1968’de Ernest Mandel: Berlin – Jan Willem Stutje

Aramızdan ayrılışının 25. Yılında Ernest Mandel’i, yirminci yüzyılın ikinci yarısının en önemli Marksist düşünürlerinden biri olan, IV. Enternasyonal’in bu tarihsel simasını çeşitli yazıları ve hayatından, mücadelelerinden kesitlerle anıyoruz. Jan Willem Stutje, Mandel biyografisinden alınan bu bölümde Ernest’in 1968’de Berlin’de Rudi Dutschke ile deneyimlerini anlatıyor.

9 Ekim 1967’de, dünya Ernesto Che Guevara’nın öldürüldüğü haberini aldı. Gerilla savaşının zafere giden tek yol olduğuna olan inancıyla, Bolivya’daki mücadeleye katılmıştı. Bedeni uzaktaki bir köyde tahrip edilmiş bir şekilde bulundu. Bu bir devrimcinin, modern zaman savaşçı şefinin ölümüydü.  Sol yas tutuyordu, şairler sonu isyan çağrıları ile biten mersiyeler, ağıtlar yazdılar. Les Temps Modernes’in (Modern Zamanlar dergisinin) bir editörü  olan Gerhard Horst (André Gorz’un müstear adı)  ile yapılan bir mülakatta, Mandel, “şiddetli bir şok içindeyim, onu daha çok kişisel bir arkadaş olarak görürdüm” diyor.  La Gauche’da ise, “büyük bir dost, örnek bir yoldaş, kahraman bir militan”  diye anıyordu. Paris’in St-Michel bulvarında ve Berlin’in Kurfürstendamm’ında, Londra’da ve Milano’da, insanlar “Che, Che, Gue-va-ra!” diye bağırıyorlardı. Bölünmüş heceler, kurulu düzene karşı bir savaş narası oluşturuyorlardı. Ne Moskova, ne de Pekin, yalandan bile olsa bir sempati gösterisine dahi girişmediler.

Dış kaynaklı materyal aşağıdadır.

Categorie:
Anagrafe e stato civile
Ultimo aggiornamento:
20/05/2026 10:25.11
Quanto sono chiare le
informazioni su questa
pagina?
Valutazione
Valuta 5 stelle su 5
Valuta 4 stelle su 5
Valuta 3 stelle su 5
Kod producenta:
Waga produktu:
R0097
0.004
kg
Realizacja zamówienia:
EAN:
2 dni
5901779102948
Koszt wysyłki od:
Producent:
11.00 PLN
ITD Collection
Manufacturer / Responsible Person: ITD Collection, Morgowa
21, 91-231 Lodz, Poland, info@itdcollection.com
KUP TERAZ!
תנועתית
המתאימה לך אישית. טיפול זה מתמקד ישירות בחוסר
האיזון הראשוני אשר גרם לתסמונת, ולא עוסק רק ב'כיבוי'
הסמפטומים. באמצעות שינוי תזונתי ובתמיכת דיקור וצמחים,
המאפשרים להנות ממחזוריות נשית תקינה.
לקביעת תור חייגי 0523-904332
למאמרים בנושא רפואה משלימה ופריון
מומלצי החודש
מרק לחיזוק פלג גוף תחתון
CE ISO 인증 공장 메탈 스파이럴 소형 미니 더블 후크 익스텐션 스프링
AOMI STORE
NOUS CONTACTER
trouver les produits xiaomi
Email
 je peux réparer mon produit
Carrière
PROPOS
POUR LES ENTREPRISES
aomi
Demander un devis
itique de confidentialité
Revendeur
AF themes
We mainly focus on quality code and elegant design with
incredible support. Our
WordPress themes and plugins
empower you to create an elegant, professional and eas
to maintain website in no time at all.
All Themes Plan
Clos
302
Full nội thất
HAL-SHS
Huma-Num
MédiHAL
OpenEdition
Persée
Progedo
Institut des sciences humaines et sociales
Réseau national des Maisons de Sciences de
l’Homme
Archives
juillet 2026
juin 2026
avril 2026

Üzüntülerini açıkça göstererek, İtalyan ve Fransız Komünist partileri halen daha az da olsa bir bağımsızlıkları olduğunu kanıtlamış oldular. 

Komünist Öğrenciler Birliğinden kopan ve 1966’da kurulan radikal bir grup olan Fransız Devrimci Komünist Gençlik örgütündeki Mandel’in destekçileri ölümünü kabullenmeyi reddetiler.  Daniel Bensaïd,  “Maoist mistisizme karşı Che bizim en iyi panzehirimizdi” diye anımsıyor.  Paris’in Latin Mahallesinde, Fransa işçi hareketinin mabedi olan Mutualité taşarcasına doluydu. Mandel, Havana’dan yeni dönen Maurice Nadeau ve Janette “Kübalı” Habel ile birlikte konuşuyordu. Che’yi, 1964’te tanımaya başladığı haliyle tasvir ediyordu.  “Sen açlık çeken herkes için düştün” şarkısına geçmeden ve koro yüksek sesle “Zamanı gelecek ve halk kazanacak…” şarkısına başlamadan önce, katılımcıların 1905 Rus Devriminin ağıt marşı olan “Şehitler Marşını” mırıldanmasıyla duygu zirveye doğru yükselmeye başladı. 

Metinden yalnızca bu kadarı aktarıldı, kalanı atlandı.